Journalists reporting on the news, are not always welcome. via Unsplash


European press-freedom under serious threat as journalists intimidated, report finds


The Platform to Promote the Protection of Journalism and Safety of Journalists, a Council of Europe partner, warned against increasing abuse of journalists in its report on media freedom in Europe of 2024.

Its March 5 report concerns what it describes as: “The unlawful deployment of spyware against journalists, the use of abusive lawsuits against journalists to hamper their investigative work and the precarious situation of many journalists in exile.”

In 2023, the platform’s partners published 285 “alerts” about serious threats or attacks on media freedom in Europe, compared to 289 alerts in 2022.

“Although in 2023 the number of journalists killed and street-violence against them decreased, the alerts on the platform show a growing diversity of threats, pressure and constraints under which journalists must do their work,” the Council of Europe press release read.

“The research emphasises how the persistent use of spyware technology to monitor media actors and journalists continues to pose a threat to media freedom, and how accountability for alleged violations remains elusive.”

According to the document, journalists face the most operational difficulties in Russia, Belarus, Turkey, and Ukraine.

Several have been killed, wounded or arrested regarding the Ukraine conflict.

In Western Europe, France and Italy have the worst ratings regarding threats to journalists, while Hungary is one of the better-scoring countries.

Secretary General of the Council of Europe Marija Pejčinović Burić, said: “The Safety of Journalists Platform report shows the increasing risks and obstacles that journalists and media face in Europe.

“We need determined action from states to protect journalists and counter threats to media freedom such as abusive lawsuits and illegal surveillance.

“To enhance journalists’ safety, our Member States should show a strong commitment to respecting media freedom standards and promote the Council of Europe’s ‘Journalists Matter’ campaign at the national level.”

According to the report, there is a serious lack of accountability over details about the killing of journalists.

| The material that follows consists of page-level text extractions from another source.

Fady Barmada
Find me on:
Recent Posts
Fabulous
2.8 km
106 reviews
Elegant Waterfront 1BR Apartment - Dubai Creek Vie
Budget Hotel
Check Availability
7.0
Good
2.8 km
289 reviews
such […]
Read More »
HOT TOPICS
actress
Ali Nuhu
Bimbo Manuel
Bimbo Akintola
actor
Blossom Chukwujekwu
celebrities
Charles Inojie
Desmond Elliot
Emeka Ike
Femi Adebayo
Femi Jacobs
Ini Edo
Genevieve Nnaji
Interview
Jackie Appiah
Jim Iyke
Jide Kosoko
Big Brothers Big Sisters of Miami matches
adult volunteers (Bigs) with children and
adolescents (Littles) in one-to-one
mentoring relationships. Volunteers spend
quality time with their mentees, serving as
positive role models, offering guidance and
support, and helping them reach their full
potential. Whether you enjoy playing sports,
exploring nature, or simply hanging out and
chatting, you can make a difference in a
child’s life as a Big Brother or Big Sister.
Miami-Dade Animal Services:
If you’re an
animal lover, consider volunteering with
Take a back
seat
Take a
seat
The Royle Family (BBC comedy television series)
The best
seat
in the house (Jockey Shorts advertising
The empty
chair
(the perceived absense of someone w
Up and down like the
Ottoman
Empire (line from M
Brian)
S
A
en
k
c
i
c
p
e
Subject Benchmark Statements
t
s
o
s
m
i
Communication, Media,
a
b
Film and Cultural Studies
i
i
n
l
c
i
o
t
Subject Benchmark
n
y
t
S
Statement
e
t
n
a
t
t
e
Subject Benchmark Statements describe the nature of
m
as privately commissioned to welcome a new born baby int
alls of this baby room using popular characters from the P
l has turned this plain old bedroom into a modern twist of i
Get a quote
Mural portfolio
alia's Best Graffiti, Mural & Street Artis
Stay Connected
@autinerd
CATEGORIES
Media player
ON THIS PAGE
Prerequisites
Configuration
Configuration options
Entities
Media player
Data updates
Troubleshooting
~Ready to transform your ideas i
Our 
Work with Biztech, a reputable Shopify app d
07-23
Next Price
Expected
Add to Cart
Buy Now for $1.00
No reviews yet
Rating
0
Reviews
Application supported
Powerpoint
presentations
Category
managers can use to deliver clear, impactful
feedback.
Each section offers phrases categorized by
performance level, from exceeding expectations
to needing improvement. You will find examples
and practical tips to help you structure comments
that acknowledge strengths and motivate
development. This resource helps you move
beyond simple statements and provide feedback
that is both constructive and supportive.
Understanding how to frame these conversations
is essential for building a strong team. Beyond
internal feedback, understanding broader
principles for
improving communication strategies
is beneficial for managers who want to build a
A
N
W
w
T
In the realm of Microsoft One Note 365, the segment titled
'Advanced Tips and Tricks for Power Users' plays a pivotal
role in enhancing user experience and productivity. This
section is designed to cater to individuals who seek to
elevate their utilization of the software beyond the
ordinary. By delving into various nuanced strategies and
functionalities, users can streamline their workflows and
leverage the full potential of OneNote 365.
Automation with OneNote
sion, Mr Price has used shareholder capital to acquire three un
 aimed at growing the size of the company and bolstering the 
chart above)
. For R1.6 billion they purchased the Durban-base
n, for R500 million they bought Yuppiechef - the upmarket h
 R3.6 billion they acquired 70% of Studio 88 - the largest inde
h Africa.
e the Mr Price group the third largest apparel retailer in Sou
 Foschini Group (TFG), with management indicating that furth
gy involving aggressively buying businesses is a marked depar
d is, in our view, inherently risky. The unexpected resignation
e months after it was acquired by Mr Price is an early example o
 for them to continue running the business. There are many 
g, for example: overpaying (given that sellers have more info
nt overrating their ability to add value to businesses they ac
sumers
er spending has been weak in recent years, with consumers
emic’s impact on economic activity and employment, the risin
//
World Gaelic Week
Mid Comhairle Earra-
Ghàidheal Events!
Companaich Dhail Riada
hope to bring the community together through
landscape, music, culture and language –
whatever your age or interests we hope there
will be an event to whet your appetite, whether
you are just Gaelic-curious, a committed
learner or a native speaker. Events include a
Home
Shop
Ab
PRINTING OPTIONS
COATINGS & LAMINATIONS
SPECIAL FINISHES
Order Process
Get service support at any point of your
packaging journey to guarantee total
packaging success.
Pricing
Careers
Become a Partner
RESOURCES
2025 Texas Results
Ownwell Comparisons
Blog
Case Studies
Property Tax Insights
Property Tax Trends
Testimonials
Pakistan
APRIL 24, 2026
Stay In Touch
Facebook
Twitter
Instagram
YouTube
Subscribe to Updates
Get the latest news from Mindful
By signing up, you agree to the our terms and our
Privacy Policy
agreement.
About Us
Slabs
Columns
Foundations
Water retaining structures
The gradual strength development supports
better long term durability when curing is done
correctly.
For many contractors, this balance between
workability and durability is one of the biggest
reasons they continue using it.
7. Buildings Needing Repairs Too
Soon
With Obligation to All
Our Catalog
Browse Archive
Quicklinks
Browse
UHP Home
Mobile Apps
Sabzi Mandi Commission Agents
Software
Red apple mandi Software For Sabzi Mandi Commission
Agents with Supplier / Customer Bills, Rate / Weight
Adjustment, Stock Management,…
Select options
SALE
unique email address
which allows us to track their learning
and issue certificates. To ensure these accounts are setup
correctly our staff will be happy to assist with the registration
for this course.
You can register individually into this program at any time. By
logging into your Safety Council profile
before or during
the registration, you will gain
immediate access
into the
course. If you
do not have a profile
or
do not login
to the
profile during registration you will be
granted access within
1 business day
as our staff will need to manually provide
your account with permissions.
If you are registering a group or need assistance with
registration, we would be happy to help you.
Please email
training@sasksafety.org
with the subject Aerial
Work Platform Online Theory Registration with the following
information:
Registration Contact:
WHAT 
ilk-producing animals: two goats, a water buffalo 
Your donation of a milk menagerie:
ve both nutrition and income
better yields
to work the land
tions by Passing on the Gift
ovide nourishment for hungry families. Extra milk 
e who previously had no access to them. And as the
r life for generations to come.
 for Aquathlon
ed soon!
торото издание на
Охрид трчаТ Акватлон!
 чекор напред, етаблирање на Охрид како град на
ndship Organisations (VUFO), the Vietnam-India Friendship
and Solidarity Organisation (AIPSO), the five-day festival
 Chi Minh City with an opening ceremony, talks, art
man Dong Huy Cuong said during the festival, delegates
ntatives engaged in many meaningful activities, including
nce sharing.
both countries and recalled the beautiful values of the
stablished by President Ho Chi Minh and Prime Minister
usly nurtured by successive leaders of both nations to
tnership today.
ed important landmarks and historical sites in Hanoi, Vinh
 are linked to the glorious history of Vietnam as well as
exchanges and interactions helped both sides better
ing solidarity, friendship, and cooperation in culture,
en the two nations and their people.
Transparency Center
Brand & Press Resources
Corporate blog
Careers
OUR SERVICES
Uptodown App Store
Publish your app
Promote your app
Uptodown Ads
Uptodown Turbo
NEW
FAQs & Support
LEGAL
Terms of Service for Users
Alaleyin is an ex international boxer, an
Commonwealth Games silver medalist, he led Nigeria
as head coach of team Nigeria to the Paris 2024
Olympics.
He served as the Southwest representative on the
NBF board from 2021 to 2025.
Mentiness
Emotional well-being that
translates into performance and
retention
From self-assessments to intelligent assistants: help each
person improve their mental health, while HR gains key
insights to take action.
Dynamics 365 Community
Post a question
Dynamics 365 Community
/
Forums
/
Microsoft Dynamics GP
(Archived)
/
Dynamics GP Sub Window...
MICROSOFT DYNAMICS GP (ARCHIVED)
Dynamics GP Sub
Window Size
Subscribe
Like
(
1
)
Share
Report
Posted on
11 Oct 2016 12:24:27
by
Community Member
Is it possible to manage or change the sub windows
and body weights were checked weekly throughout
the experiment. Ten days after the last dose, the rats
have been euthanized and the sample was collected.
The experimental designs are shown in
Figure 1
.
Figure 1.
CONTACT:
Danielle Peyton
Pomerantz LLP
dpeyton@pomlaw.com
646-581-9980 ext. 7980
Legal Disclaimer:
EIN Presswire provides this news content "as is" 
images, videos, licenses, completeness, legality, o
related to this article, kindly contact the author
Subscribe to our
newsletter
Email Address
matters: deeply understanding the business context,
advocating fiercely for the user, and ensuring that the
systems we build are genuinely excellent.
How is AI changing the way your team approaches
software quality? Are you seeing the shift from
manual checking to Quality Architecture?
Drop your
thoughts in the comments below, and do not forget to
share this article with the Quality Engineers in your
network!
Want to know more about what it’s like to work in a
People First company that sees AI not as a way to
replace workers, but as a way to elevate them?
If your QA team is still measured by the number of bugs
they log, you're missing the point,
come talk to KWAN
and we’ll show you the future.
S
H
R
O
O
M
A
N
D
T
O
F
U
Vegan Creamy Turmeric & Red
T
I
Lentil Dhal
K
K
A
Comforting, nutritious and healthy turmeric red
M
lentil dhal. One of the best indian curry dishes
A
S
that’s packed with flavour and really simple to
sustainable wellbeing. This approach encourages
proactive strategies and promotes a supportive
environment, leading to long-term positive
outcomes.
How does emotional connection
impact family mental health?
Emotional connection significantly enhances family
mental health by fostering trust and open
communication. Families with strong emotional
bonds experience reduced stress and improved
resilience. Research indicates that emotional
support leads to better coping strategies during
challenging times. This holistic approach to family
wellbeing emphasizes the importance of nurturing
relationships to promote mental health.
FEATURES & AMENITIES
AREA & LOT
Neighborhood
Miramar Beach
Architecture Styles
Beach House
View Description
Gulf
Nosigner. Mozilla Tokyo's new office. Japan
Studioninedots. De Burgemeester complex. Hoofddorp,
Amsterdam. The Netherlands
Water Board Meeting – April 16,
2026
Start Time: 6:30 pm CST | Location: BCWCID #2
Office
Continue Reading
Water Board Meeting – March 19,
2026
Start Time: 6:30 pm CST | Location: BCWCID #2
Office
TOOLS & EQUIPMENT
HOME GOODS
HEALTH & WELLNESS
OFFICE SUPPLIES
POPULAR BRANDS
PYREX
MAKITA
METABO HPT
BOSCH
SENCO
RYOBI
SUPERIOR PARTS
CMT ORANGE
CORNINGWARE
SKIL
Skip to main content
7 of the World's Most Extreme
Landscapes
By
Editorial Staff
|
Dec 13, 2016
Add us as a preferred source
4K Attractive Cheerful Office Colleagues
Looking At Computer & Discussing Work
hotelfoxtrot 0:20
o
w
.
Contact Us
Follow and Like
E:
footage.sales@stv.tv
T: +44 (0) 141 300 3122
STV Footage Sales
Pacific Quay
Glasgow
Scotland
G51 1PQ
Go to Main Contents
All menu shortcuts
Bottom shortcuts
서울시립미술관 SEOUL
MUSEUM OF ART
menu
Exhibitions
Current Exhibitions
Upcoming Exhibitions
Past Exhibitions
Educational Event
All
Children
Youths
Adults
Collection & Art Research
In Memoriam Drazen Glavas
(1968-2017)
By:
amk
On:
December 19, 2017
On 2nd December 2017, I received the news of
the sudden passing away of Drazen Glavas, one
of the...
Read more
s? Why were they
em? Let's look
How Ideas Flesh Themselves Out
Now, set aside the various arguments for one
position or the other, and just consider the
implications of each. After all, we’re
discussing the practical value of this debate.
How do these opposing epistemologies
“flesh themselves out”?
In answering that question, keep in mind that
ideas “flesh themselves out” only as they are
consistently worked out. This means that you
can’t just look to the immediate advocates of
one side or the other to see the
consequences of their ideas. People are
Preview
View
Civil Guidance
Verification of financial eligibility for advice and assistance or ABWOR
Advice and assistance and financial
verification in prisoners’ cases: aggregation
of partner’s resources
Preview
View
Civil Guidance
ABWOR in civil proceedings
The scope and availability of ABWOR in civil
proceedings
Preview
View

“By the end of the year, 30 impunity for murder cases, concerning 49 killed media workers, were active on the Platform,” Burić said.

“Journalist murders are rampant, including in formally democratic countries. To add insult to injury, impunity is the norm.

“The murder of a journalist and subsequent impunity send an ominous message to newsrooms, editors and reporters: keep your mouth shut,” she added.

In Russia, Belarus and Turkey, detention, arrests and criminal prosecution are often used as means to silence journalists.

The document includes information relating to the 46 members of the Council of Europe as well as Belarus and Russia, which was kicked out of the organisation in 2022.

The Platform to Promote the Protection of Journalism and Safety of Journalists was established in 2015 in collaboration with international NGOs involved in the field of freedom of expression and various associations of journalists.